The slide on the PDP is milled, allowing it to accept red dot sights without prior modification, and the slide contains serrations above the surface, making it easier to operate.

The three-dot iron sight line features the same mounting method that is used on Glock pistols, meaning the PDP can accept aftermarket Glock iron sight lines.

The trigger is cross-compatible with the PPQ, but is lighter due to a shortened takeup. It has a trigger pull of approximately 25 N.

== Variants ==
The PDP was originally offered in full-size and compact grip frame variants.

In 2022, Walther released a new competition-oriented variant of the PDP at that year's SHOT Show, the PDP SD Pro, which includes a threaded barrel, reinforced optic cut, flared magwell extension, and an improved trigger.

In late 2022, Walther released the PDP F-Series which features "reduced trigger reach, reduced grip circumference, and reduced force necessary to operate the slide." The company regarded the new model as "the perfect tool for those with smaller hands."

In December 2023, Walther released the PDP Match and PDP Match Steel Frame.

In May 2024, the PDP and its compact variants were adopted as the standard issue pistol for the German special forces, having won the "System Pistole Spezialkräfte" programme bid to supply up to 6,500 pistols to the Bundeswehr.

In June 2024, Walther announced and released the PDP Pro-E model. The new model was designed to bridge the gap between the standard Walther PDP base models and the PDP Pro SD. The Pro-E features an aluminum magwell, larger magazine, and Walther's new DPT-E: a flat, polymer version of the Dynamic Performance Trigger that retains its bladed safety.

By September 2024, Walther announced the PDP Pro-X, PDP-F Pro-X, and PDP Pro-X PMM. That same month, Pro-X PMM was released in collaboration with Parker Machine Mountain. The PMM comes with Walther's Dynamic Performance Trigger (DPT), a custom compensator, threaded barrel, aluminum magwell and base pads, and extended magazine capacity.

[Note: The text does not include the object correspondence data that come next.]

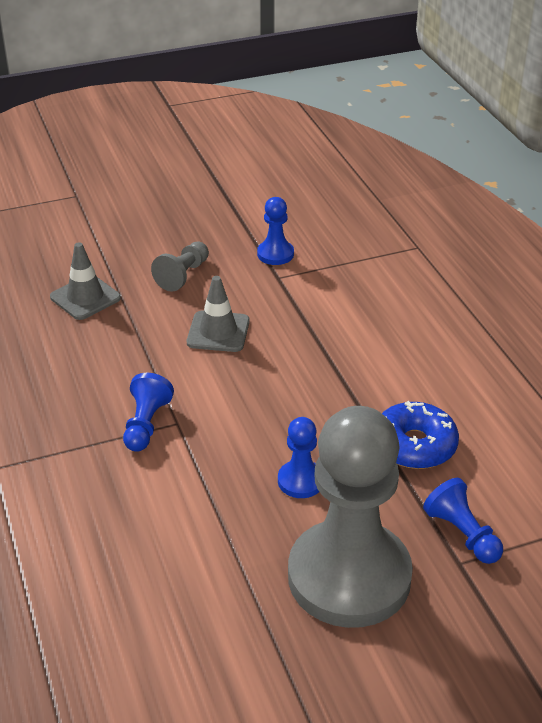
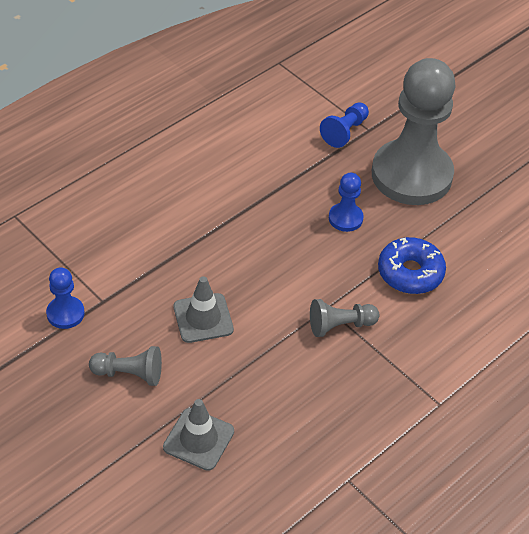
camera: 115 degrees left, 10 degrees up
(146, 424) = (340, 325): blue pawn -> grey pawn
(414, 445) = (277, 168): blue donut -> blue donut (410, 273)

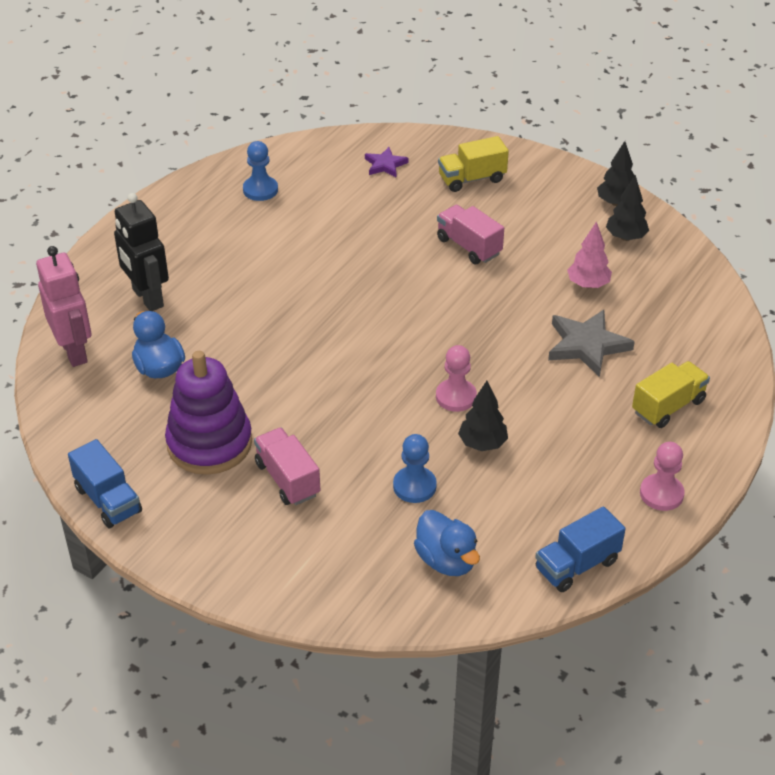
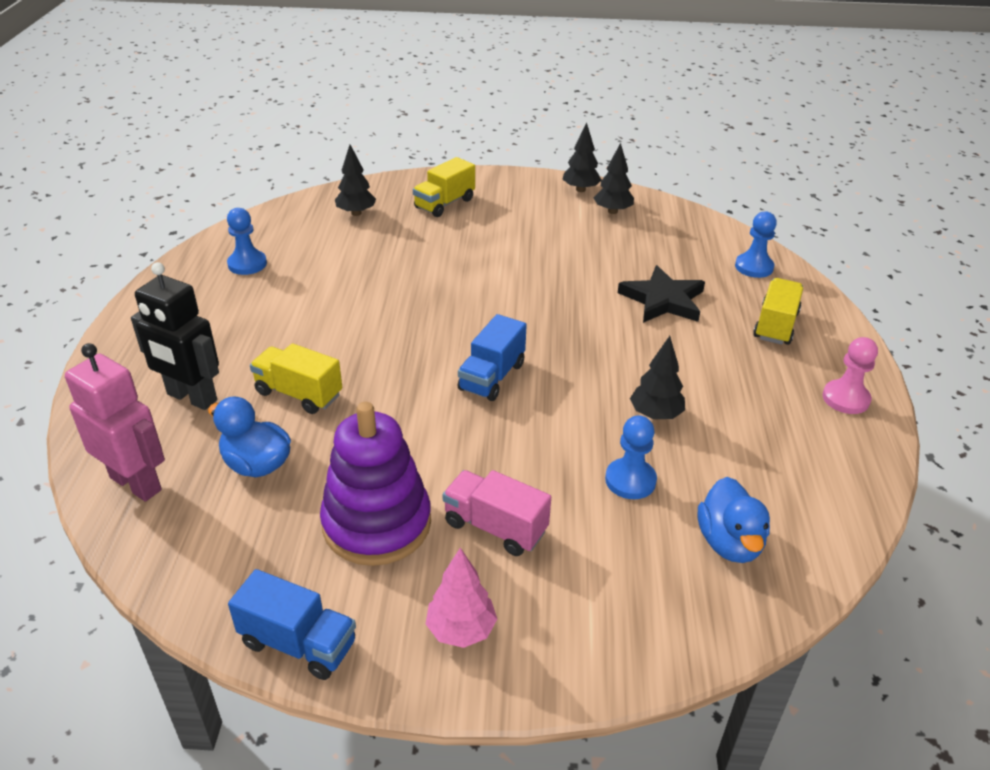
camera: 30 degrees left, 5 degrees down
(223, 323) = (299, 394): none -> yellow truck
(385, 165) = (356, 213): purple star -> black tree
(446, 560) = (729, 543): blue duck -> blue duck turned 60 degrees clockwise
(456, 397) = (592, 381): pink pawn -> none
(469, 246) = (489, 254): pink truck -> none
(577, 565) = (846, 493): blue truck -> blue truck (492, 377)
(586, 345) = (663, 300): grey star -> black star
(588, 284) = (617, 254): pink tree -> pink tree (461, 630)
(708, 342) = (754, 267): none -> blue pawn

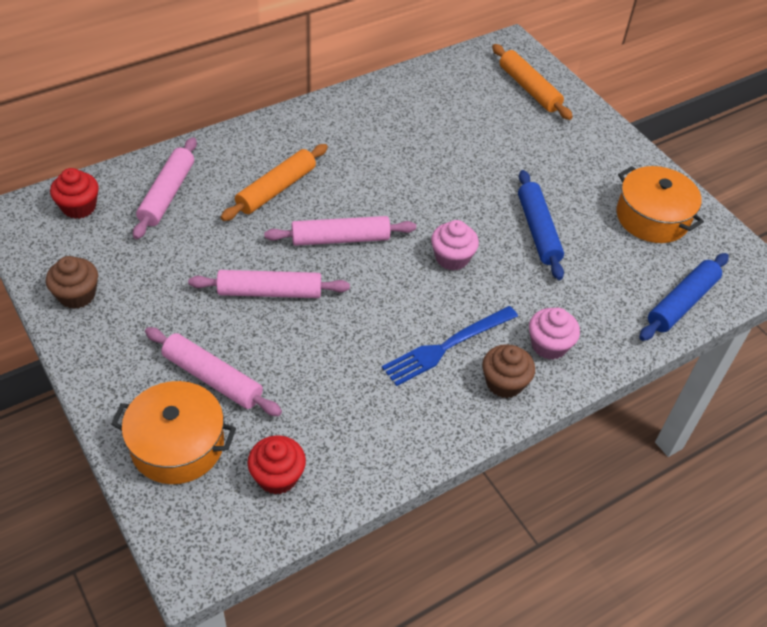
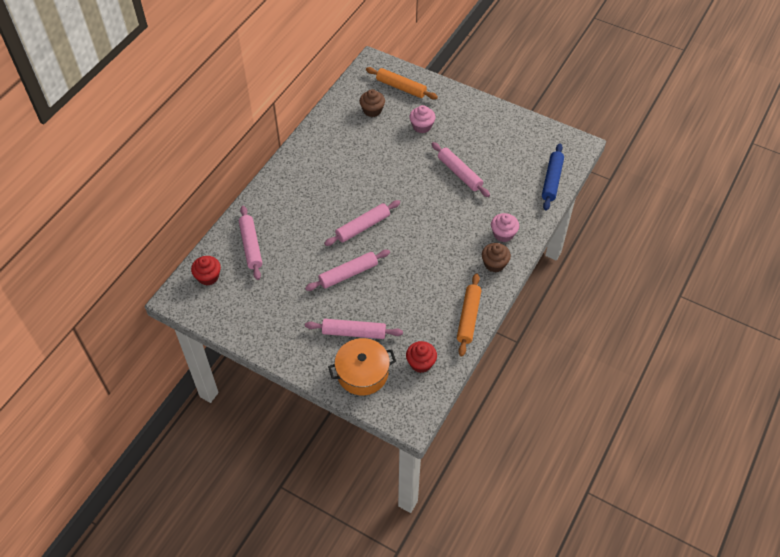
camera: 25 degrees left, 5 degrees up
(77, 295) = (249, 325): brown cupcake -> brown cupcake (372, 110)
(276, 189) = (308, 214): orange rolling pin -> orange rolling pin (468, 317)
(447, 346) = (455, 259): blue fork -> none
(452, 258) = (426, 210): pink cupcake -> pink cupcake (422, 126)
(538, 230) = (459, 173): blue rolling pin -> pink rolling pin
(652, 217) = (511, 138): orange pot -> none

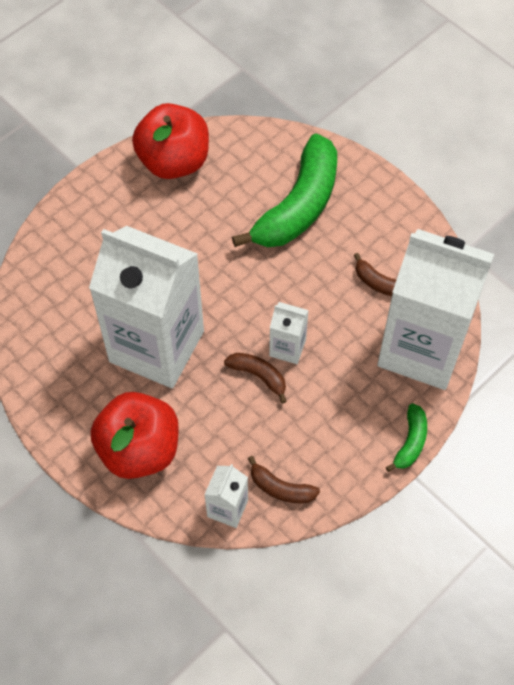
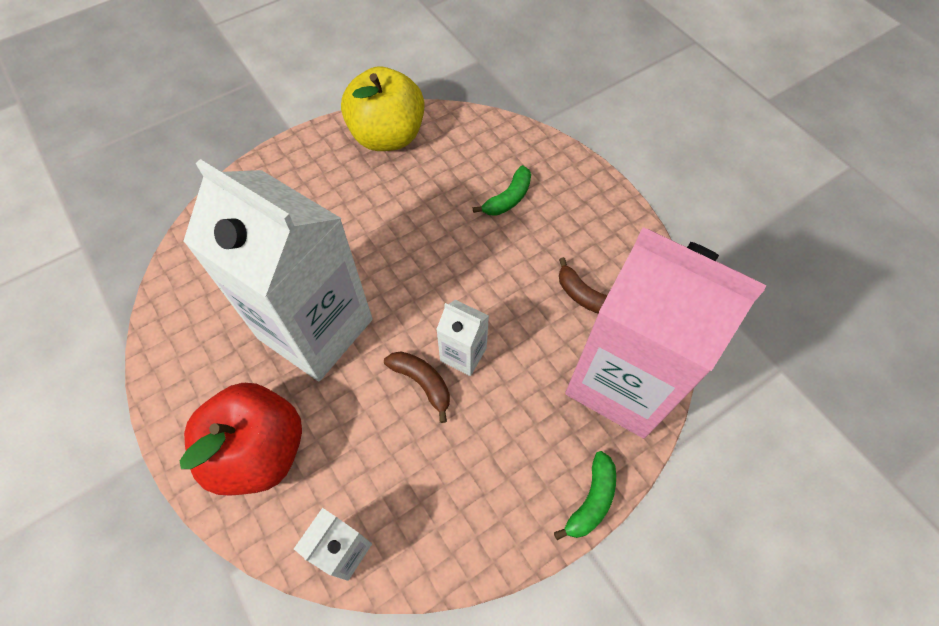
camera: 10 degrees right, 0 degrees up
(174, 161) = (388, 136): red apple -> yellow apple
(281, 488) = (416, 535): brown banana -> none
(298, 206) = (508, 199): green banana -> green banana, size x0.45
(422, 348) = (622, 381): white carton -> pink carton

Walther PDP series variants:

- Compact
- Full Size 4"
- Full Size 4.5"
- Full Size Match 5"
- Pro-E 4"
- Pro-E Full Size 4.5"
- Pro SD Compact 4.6"
- Pro SD Full 5.1"
- Pro-X PMM Compact 4.6"
- Pro-X PMM Full 4.6"
- Professional ACRO Full Size 4"
- Professional ACRO Full Size 4.5"
- Steel Frame Compact 4"
- Steel Frame Full Size 4.5"
- Steel Frame Match Full Size 5"
- Steel Frame Pro Compact 4"
- Steel Frame Pro Full Size 4.5"

Walther PDP-F series variants:

- Pro 3.5"
- Pro 4"
- Pro-E 3.5"
- Pro-E 4"
- Pro-X PMM 3.5"
- Professional ACRO 4"
- Standard 3.5"
- Standard 4"

==Users==

- Germany
- Bundeswehr Special Forces - designated P14 (PDP Full-Size) and P14K (PDP Compact), replacing the P8, P9, and P12 variants by Heckler & Koch
- Kommando Spezialkräfte (KSK) - Command Special Forces
- Kommando Spezialkräfte Marine (KSM) - Marine Special Forces
- Special Forces of the Military Police
- United States
- Pennsylvania State Police (PSP).
- Hawaii Department of Law Enforcement (DLE).
- Florida Department of Agriculture and Consumer Services (FDACS).
- Florida Lottery - Division of Security
- Brevard County Sheriff's Office, Florida (BCSO).
- Plant City Police Department, Florida (PCPD).
- Bloomington Police Department, Illinois (BPD).

== Reception ==
American Rifleman called the PDP an "excellent addition to the market that will allow Walther to compete strongly against the established leaders", praising its "best-in-class trigger, excellent controls and exceptional accuracy." The author said that it outperformed other striker-fired pistols he had used in the past, and went on to call the PDP his "current choice" for striker-fired pistols.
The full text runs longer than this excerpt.